[Start of Attachment]

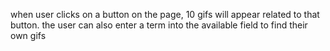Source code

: when user clicks on a button on the page, 10 gifs will appear related to that button.
the user can also enter a term into the available field to find their own gifs

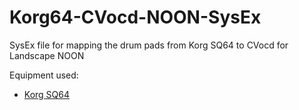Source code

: # Korg64-CVocd-NOON-SysEx
SysEx file for mapping the drum pads from Korg SQ64 to CVocd for Landscape NOON

Equipment used:
 - [Korg SQ64](https://www.korg.com/us/products/dj/sq_64/)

[End of Attachment]

(Instructions to follow)
Swap each "gifs" in the rows above for "GIFs" and write the rows out again with nothing else changed. Leave the pictures out.

(Output for this exercise)
Source code

: when user clicks on a button on the page, 10 GIFs will appear related to that button.
the user can also enter a term into the available field to find their own GIFs

Source code

: # Korg64-CVocd-NOON-SysEx
SysEx file for mapping the drum pads from Korg SQ64 to CVocd for Landscape NOON

Equipment used:
 - [Korg SQ64](https://www.korg.com/us/products/dj/sq_64/)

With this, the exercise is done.